Recordo o crucial papel, particularmente em tempos de pandemia, não só no transporte de material biológico, mas também na salvaguarda do cumprimento das medidas de higiene e segurança, em eventos específicos e no que de mais prosaico o quotidiano encerra, da Polícia de Segurança Pública (exercendo, em pleno, o seu mote “Pela Ordem e Pela Pátria”), da Guarda Nacional Republicana (cumprindo, em todo o esplendor, a sua divisa “Pela Lei e Pela Grei”), e do Exército Português (fazendo jus, diariamente, ao seu lema “Por Portugal e São Jorge, Em Perigos e Guerra Esforçados”).
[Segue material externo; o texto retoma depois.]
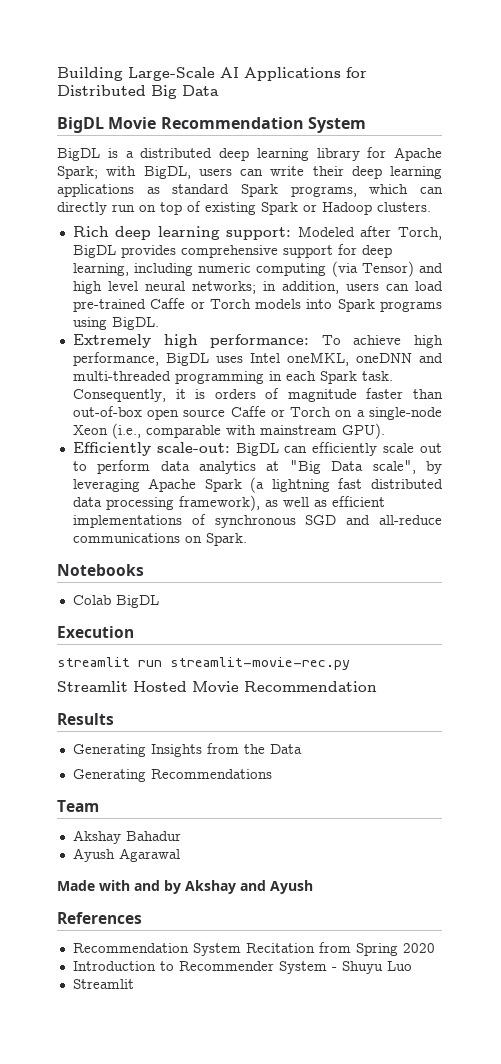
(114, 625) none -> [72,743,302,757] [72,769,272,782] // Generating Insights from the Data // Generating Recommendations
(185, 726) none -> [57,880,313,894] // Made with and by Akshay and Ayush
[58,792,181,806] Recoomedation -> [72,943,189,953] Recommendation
São forças vivas que dão vida à vida. São músculo e cérebro que sustentam a nação. São escudo permanente em todos os combates (mesmo contra um inimigo invisível e desconhecido). São garantes de paz e harmonia.

O mosquito é já pepita e o cordão de segurança foi, por fim, fragmentado. Inicio a minha descida pela rampa que dá acesso, pelo exterior, ao nível térreo. Ali estão, entre as tendas que fosforescem e os astronautas que para o seu interior (ainda) trazem luz, três polícias. Saúdam-me com um aceno de cabeça a que respondo. Ao aproximar-me dos portões do hospital observo, imóvel atrás do semáforo, um veículo da Guarda Nacional Republicana. Ao cruzar, enfim, as grandes lanternas que delimitam o espaço físico do hospital, despeço-me do segurança, que conheço desde os tempos de faculdade, com o desejo de um óptimo fim-de-semana.

São eles os guardiões da pátria. Ovações, medalhas e também tónicos de encorajamento para quem, desinteressadamente e por amor ao próximo, faz da segurança e saúde nacionais o seu objectivo estratégico.

Ao ritmo da cadência metronómica dos meus passos vou compondo um sonoro aplauso mental, simultaneamente fundindo e talhando o ouro da medalha, e mesclando e fundindo ingredientes do tónico que são meritoriamente seus.